## What is required
For this exercise, copy exactly every line from the one holding "right knee: (249, 382, 4)" through the end of the data, both included. Omit pictures.

## Provided data
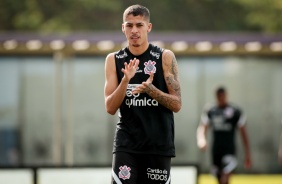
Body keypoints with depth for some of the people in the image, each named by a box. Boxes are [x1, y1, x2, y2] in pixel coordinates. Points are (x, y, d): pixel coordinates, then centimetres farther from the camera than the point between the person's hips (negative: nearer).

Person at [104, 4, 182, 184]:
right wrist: (126, 80, -18)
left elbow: (177, 104, -2)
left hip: (159, 144, 0)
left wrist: (151, 90, -19)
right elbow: (110, 108, -1)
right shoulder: (114, 60, 4)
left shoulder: (165, 57, -1)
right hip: (126, 143, 0)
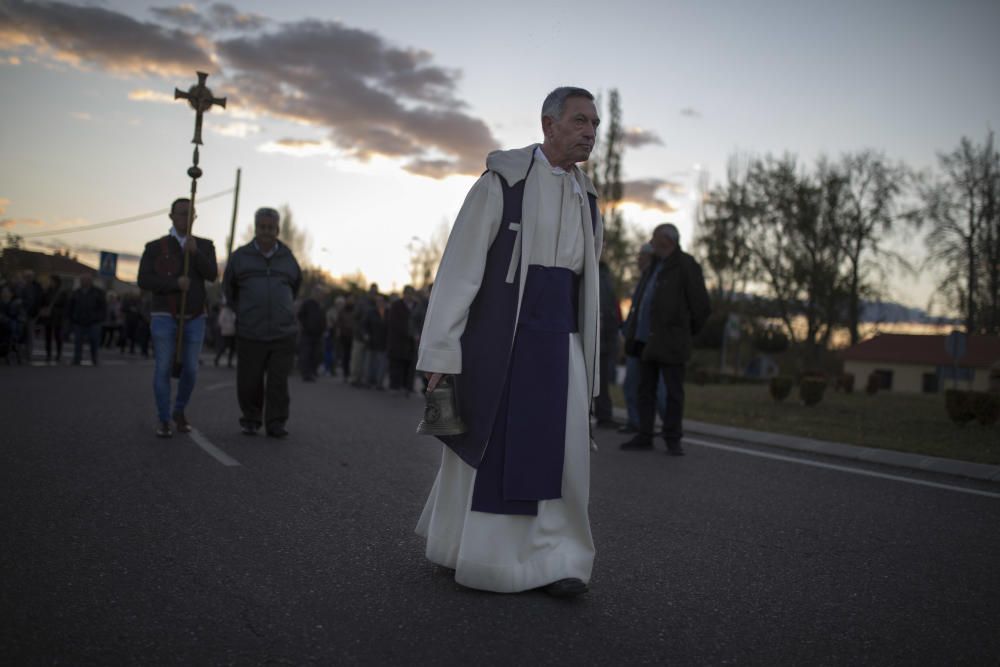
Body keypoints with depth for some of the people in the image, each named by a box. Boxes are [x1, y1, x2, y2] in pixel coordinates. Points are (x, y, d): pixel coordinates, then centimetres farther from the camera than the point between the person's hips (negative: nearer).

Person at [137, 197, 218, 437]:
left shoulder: (205, 246, 5)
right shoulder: (154, 247, 0)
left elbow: (211, 275, -13)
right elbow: (144, 281, -9)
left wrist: (194, 251, -28)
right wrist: (175, 283, -23)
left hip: (194, 319, 2)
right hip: (164, 317, -2)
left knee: (190, 369, 2)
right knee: (163, 369, -5)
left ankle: (179, 411, 25)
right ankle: (163, 420, 7)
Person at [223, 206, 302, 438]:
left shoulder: (288, 258, 7)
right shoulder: (240, 256, 4)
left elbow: (296, 285, 25)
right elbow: (228, 288, 17)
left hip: (283, 334, 0)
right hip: (250, 334, 0)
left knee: (278, 383, -3)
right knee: (249, 382, 4)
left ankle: (276, 424, 6)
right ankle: (250, 421, 21)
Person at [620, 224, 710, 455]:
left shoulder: (686, 265, -9)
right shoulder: (656, 265, 15)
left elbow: (701, 306, -8)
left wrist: (688, 332, 3)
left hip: (671, 340, -8)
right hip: (647, 338, 8)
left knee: (673, 391, -1)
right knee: (646, 388, 7)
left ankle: (673, 440, 6)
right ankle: (644, 437, 12)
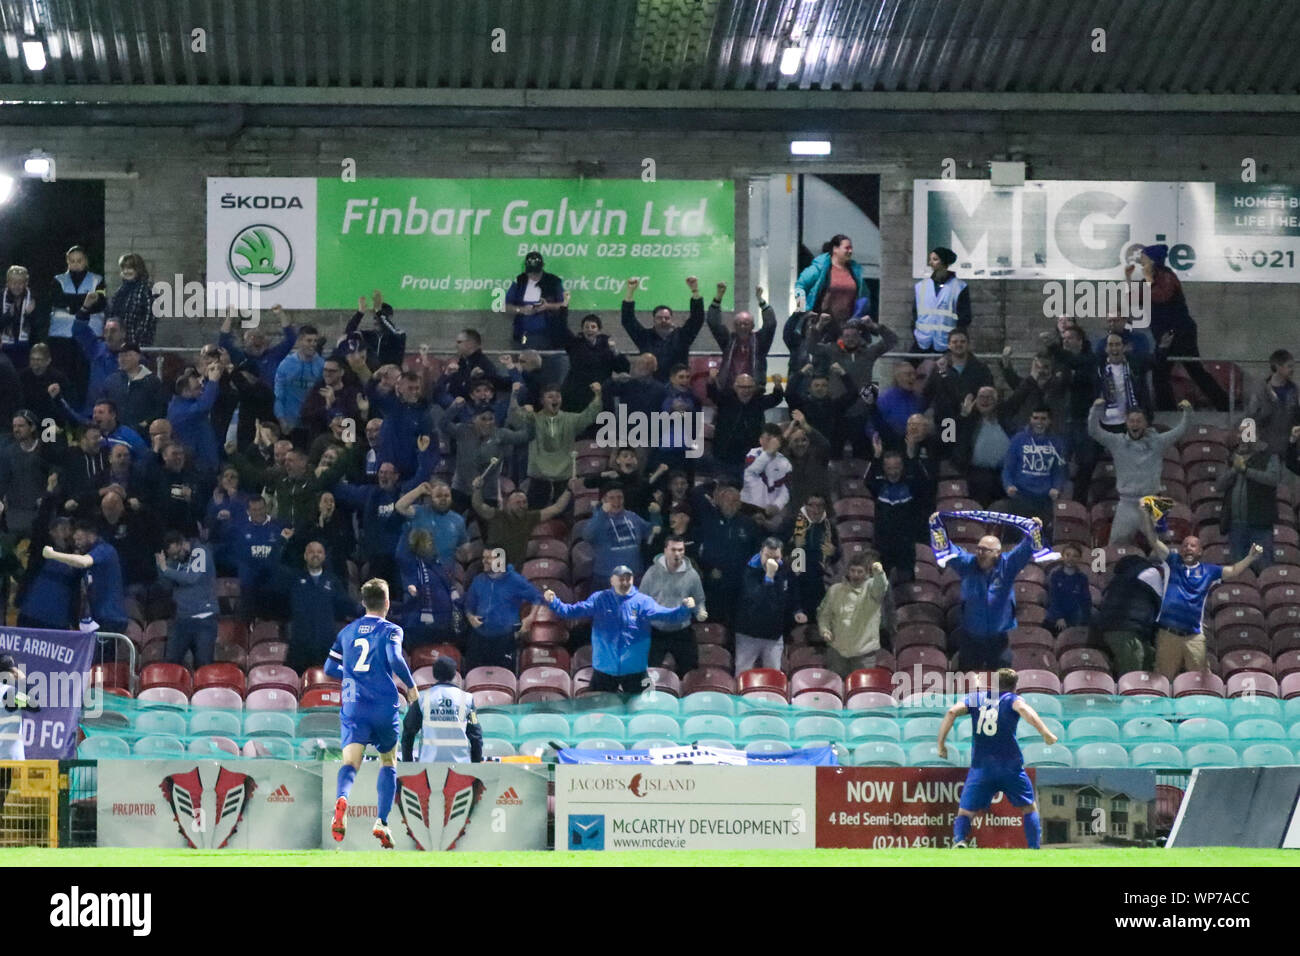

## Answer
right knee: (249, 382, 4)
left ankle: (276, 424, 6)
right ankle: (250, 421, 21)
Person at [620, 224, 710, 455]:
left shoulder: (686, 265, -9)
right shoulder: (656, 265, 15)
left elbow: (701, 306, -8)
left wrist: (688, 332, 3)
left hip: (671, 340, -8)
right hip: (647, 338, 8)
left knee: (673, 391, -1)
right knee: (646, 388, 7)
left ankle: (673, 440, 6)
right ankle: (644, 437, 12)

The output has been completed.